Stored data entries:
____
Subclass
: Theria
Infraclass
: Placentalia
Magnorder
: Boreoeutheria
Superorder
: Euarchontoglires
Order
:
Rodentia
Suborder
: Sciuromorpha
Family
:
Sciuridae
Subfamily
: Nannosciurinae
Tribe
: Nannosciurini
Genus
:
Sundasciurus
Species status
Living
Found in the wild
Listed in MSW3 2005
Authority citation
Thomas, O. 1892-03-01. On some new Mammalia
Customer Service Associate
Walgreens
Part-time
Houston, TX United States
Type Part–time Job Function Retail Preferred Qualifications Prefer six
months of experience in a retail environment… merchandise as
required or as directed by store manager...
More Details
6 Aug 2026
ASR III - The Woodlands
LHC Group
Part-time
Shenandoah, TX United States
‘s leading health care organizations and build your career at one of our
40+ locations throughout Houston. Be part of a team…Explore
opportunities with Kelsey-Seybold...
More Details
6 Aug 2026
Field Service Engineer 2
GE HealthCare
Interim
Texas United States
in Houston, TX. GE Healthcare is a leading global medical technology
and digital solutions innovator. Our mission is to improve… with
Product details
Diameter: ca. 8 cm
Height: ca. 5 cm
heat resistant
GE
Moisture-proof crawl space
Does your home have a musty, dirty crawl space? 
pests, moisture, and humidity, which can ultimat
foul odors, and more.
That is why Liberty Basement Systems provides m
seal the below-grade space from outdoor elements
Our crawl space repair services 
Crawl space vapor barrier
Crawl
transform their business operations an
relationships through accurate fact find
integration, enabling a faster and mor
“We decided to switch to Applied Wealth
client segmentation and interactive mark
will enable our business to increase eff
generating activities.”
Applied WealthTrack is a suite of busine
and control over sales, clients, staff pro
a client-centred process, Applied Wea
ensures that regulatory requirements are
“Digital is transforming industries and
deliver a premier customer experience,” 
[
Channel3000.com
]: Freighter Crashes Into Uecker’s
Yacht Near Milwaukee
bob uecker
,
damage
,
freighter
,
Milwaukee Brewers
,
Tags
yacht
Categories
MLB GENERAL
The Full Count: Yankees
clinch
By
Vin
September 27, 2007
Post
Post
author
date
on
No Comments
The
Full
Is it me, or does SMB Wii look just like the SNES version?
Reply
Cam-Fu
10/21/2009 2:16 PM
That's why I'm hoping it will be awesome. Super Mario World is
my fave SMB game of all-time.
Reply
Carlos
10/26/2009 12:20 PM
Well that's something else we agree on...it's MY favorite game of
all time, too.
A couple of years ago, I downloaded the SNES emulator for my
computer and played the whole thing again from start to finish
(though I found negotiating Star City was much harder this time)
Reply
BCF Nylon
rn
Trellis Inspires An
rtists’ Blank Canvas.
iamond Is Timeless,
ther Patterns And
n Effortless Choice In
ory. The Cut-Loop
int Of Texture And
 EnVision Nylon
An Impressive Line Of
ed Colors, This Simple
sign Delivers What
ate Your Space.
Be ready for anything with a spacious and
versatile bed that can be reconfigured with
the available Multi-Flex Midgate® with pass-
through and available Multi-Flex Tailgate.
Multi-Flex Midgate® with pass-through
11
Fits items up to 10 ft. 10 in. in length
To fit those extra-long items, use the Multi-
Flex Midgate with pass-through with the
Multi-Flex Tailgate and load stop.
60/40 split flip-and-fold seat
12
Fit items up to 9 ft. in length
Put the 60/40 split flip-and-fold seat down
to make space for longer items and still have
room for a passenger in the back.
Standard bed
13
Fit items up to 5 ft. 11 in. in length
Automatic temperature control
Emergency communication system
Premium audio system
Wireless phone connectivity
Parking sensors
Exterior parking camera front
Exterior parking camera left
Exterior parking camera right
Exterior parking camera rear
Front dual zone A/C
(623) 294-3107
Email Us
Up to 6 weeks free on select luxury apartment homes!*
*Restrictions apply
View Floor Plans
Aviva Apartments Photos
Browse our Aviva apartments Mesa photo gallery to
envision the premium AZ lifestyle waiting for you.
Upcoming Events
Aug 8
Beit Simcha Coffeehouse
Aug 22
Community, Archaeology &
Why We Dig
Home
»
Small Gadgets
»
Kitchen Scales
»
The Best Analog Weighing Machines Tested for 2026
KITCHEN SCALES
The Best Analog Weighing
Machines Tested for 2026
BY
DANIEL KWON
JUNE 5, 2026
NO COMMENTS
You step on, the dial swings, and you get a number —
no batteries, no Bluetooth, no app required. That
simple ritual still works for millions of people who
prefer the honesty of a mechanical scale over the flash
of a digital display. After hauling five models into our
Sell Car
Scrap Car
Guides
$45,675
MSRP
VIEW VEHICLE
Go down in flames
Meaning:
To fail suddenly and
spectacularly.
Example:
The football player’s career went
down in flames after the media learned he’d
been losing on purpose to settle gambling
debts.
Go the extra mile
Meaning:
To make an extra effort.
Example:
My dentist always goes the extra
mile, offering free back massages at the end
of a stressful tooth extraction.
____
Retype the lines from the start of the records through the line containing "required or as directed by store manager...", inclusive, exactly as they appear.

### Your response
Subclass
: Theria
Infraclass
: Placentalia
Magnorder
: Boreoeutheria
Superorder
: Euarchontoglires
Order
:
Rodentia
Suborder
: Sciuromorpha
Family
:
Sciuridae
Subfamily
: Nannosciurinae
Tribe
: Nannosciurini
Genus
:
Sundasciurus
Species status
Living
Found in the wild
Listed in MSW3 2005
Authority citation
Thomas, O. 1892-03-01. On some new Mammalia
Customer Service Associate
Walgreens
Part-time
Houston, TX United States
Type Part–time Job Function Retail Preferred Qualifications Prefer six
months of experience in a retail environment… merchandise as
required or as directed by store manager...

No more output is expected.